__INSTRUCTIONS TO FOLLOW__. Repeat the text of the item below with "Urlaubsthemen" switched to "Reisethemen" and everything else unchanged. Leave the picture out.

═════ DATA EXCERPTS

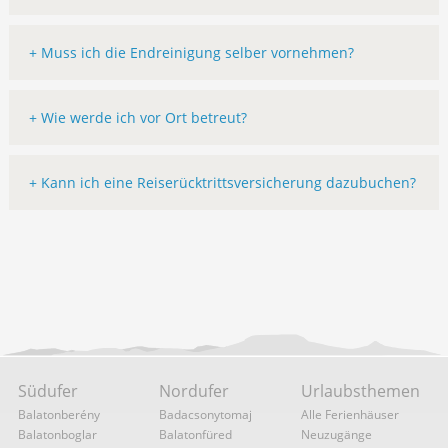
+ Muss ich die Endreinigung selber vornehmen?
+ Wie werde ich vor Ort betreut?
+ Kann ich eine Reiserücktrittsversicherung dazubuchen?
Südufer
Nordufer
Urlaubsthemen
Balatonberény
Badacsonytomaj
Alle Ferienhäuser
Balatonboglar
Balatonfüred
Neuzugänge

══════════

__SOLVED EXERCISE__.
+ Muss ich die Endreinigung selber vornehmen?
+ Wie werde ich vor Ort betreut?
+ Kann ich eine Reiserücktrittsversicherung dazubuchen?
Südufer
Nordufer
Reisethemen
Balatonberény
Badacsonytomaj
Alle Ferienhäuser
Balatonboglar
Balatonfüred
Neuzugänge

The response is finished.